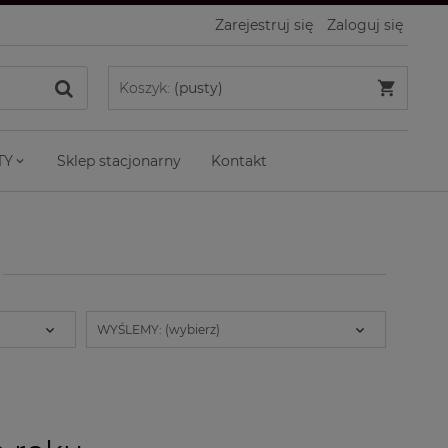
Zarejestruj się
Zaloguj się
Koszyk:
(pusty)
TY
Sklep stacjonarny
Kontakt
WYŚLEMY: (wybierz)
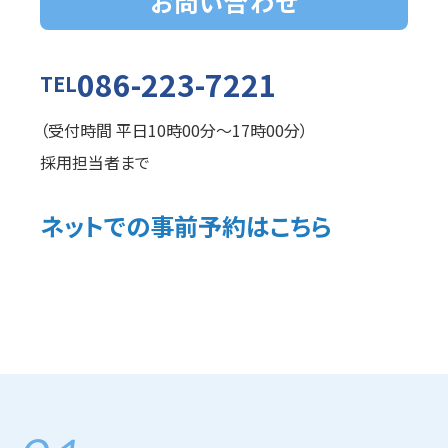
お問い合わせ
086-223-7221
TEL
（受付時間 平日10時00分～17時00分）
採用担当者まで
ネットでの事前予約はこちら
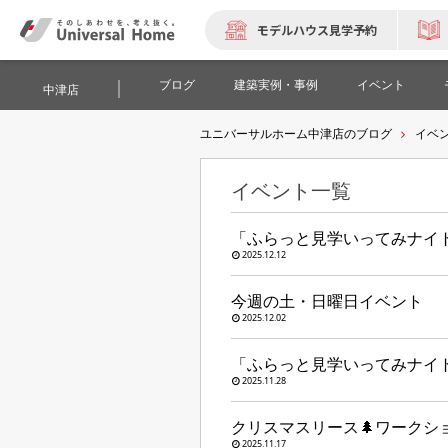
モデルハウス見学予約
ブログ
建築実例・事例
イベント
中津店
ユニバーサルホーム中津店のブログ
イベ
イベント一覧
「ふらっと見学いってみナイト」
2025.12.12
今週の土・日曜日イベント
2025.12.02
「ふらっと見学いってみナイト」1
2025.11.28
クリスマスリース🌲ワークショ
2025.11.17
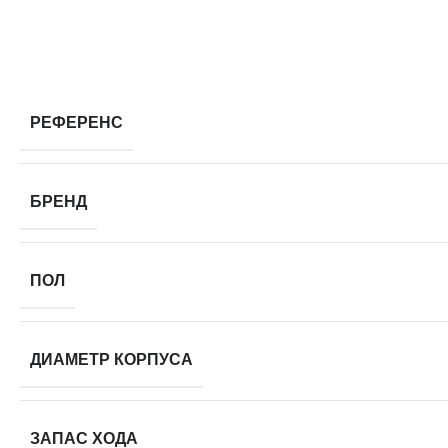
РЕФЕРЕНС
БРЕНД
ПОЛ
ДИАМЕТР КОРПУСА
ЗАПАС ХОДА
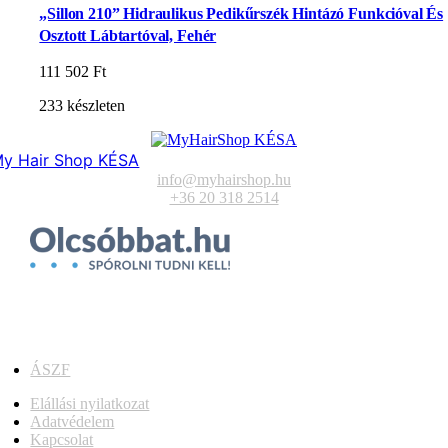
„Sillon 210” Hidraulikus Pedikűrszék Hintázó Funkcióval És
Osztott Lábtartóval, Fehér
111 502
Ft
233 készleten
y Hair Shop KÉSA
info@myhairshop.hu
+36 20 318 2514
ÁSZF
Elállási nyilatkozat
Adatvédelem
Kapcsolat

______________________________

WHAT THE TASK ASKS: Only the listing above, set down exactly and without pictures, belongs in the answer.

SOLUTION TO THIS TASK:
Zarejestruj się
Zaloguj się
Koszyk:
(pusty)
TY
Sklep stacjonarny
Kontakt
WYŚLEMY: (wybierz)
お問い合わせ
086-223-7221
TEL
（受付時間 平日10時00分～17時00分）
採用担当者まで
ネットでの事前予約はこちら
モデルハウス見学予約
ブログ
建築実例・事例
イベント
中津店
ユニバーサルホーム中津店のブログ
イベ
イベント一覧
「ふらっと見学いってみナイト」
2025.12.12
今週の土・日曜日イベント
2025.12.02
「ふらっと見学いってみナイト」1
2025.11.28
クリスマスリース🌲ワークショ
2025.11.17
РЕФЕРЕНС
БРЕНД
ПОЛ
ДИАМЕТР КОРПУСА
ЗАПАС ХОДА
„Sillon 210” Hidraulikus Pedikűrszék Hintázó Funkcióval És
Osztott Lábtartóval, Fehér
111 502
Ft
233 készleten
y Hair Shop KÉSA
info@myhairshop.hu
+36 20 318 2514
ÁSZF
Elállási nyilatkozat
Adatvédelem
Kapcsolat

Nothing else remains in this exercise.